Terpaksa Melamar


Kabar ini tak bisa ditutupi dari tetangga dan keluarga jauh si laki-laki. Setelah malam harinya dia mendapatkan bogem mentah dari ayah wanita yang dia cintai saat berkunjung rutin di malam minggu, keributan kembali terjadi di siang harinya.

Mulanya salah faham. Saat si laki-laki bertandang ke rumah wanita untuk berpacaran, suasana hujan deras. Si laki-laki yang mengendarai motor keren milik bapaknya itu kehujanan. Sebagian bajunya basah. Sebab tak nyaman dan dalih menghindari masuk angin, si laki-laki dua puluh empat tahunan ini berinisiatif melepas baju.

Di hadapannya, si wanita tengah memperhatikan seraya senyum-senyum. Senyum khas orang pacaran yang tak berdosa, padahal rekening salahnya terus bertambah.

Ketika itu, ayah tiri si wanita yang tinggal di rumah gubuk itu melihat si laki-laki tanpa baju. Dibakar emosi yang entah kapan mulanya, laki-laki ini dihajar. Tanpa konfirmasi. Begitu saja. Dipukul habis-habisan dan si laki-laki berupaya kabur. Meski sia-sia.
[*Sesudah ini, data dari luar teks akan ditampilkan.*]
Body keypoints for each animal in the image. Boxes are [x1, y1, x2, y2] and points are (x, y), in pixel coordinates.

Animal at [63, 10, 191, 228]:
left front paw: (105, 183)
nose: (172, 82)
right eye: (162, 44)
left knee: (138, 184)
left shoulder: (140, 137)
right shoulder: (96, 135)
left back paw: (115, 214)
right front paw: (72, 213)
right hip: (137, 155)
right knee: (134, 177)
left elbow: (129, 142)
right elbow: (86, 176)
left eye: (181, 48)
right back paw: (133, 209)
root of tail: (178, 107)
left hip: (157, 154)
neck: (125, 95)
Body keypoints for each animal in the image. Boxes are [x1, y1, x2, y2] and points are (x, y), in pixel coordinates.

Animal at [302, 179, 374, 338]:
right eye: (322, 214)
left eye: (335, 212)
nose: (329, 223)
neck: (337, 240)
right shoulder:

Beruntung, keributan itu dicium oleh orang sekitar, termasuk ketua rukun tetangga yang rumahnya tak jauh dari rumah si wanita. Dilerai. Didamaikan. Si laki-laki disuruh pulang. Diusir. Malam minggu yang kacau, bagi si laki-laki.
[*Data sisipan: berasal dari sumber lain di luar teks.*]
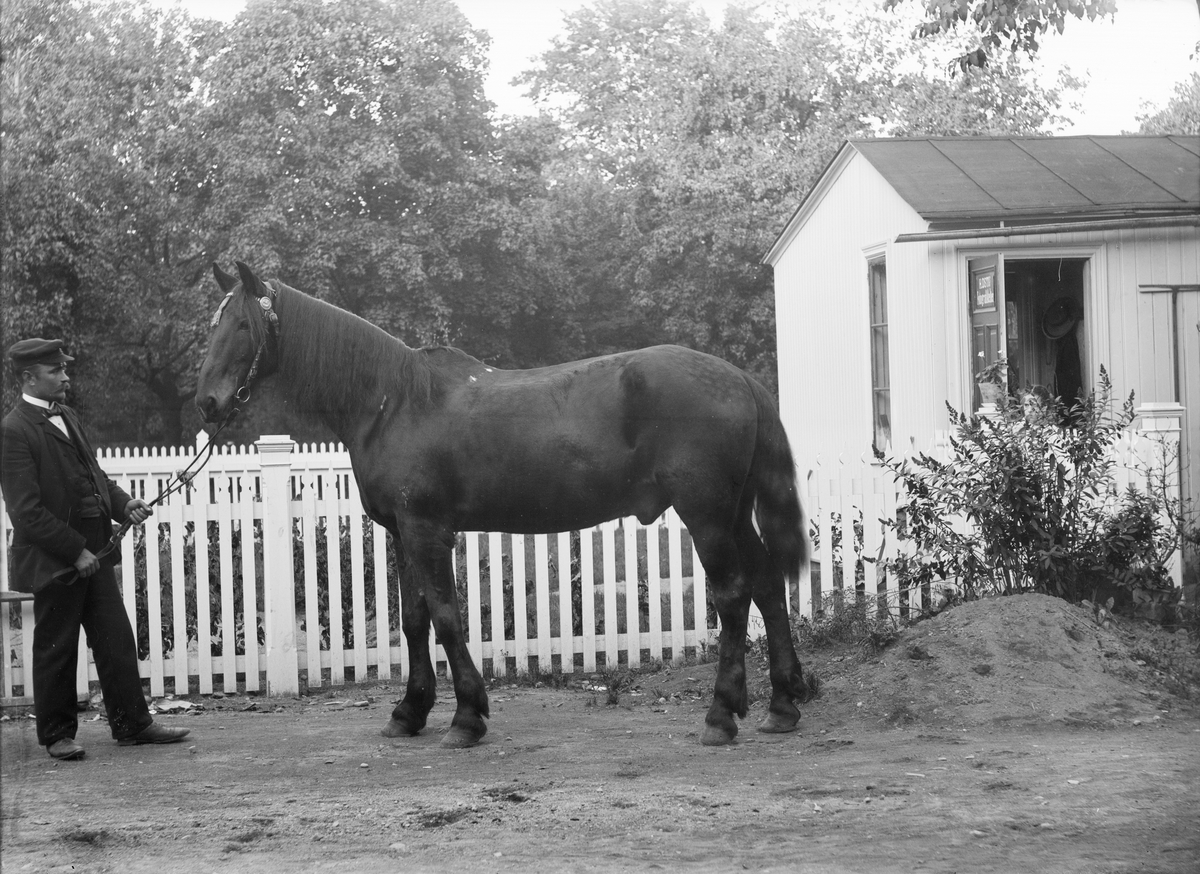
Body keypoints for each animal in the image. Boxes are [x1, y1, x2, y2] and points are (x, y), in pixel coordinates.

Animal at [196, 261, 813, 748]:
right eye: (214, 324)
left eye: (244, 325)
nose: (207, 402)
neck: (392, 402)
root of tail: (739, 379)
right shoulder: (400, 532)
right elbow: (414, 620)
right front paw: (409, 712)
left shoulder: (427, 530)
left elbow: (446, 617)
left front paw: (467, 716)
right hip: (733, 515)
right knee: (766, 585)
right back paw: (782, 706)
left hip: (706, 515)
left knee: (732, 596)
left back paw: (721, 715)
Siang harinya, sang ayah tiri segera meluncur ke rumah si laki-laki. Bertemu dengan orang tuanya. Setelah menumpahkan seluruh sumpah serapahnya, ayah tiri ini menyampaikan tuntutan yang amat jelas dengan nada menantang. “Segara nikahi anakku!”

Berselang hari kemudian, dibakar rasa malu, orang tua si laki-laki bergegas mengumpulkan keluarganya. Mendatangi rumah si wanita dan keluarganya. Melamar. Bawaannya, emas sepuluh gram dan uang tunai sepuluh juta.

Kisah ini nyata. Kami menjadi saksi. Betapa lamaran itu sangat tak bernilai sakral. Hambar. Tiada keakraban dan niat tulus. Si laki-laki dan keluarganya datang dengan sombong dan bawaan harta dunia, sedangkan si wanita dan keluarganya langsung menerimanya tanpa malu, tanpa syarat, dan sedikit sekali harga dirinya.

Sedikit menelisik, si laki-laki memang tergolong ‘berani’ dalam berhubungan. Selain berkunjung saban malam minggu, rupanya mereka biasa berciuman di jalan sebagaimana kesaksian orang yang pernah melihatnya.

Kami menjadi semakin miris, ketika tahu bahwa si wanita merupakan siswi kelas tiga sekolah menengah atas.

Ya Allah, ampuni kelemahan kami dalam mencegah maksiat di dalam diri, keluarga, dan lingkungan kami. Aamiin.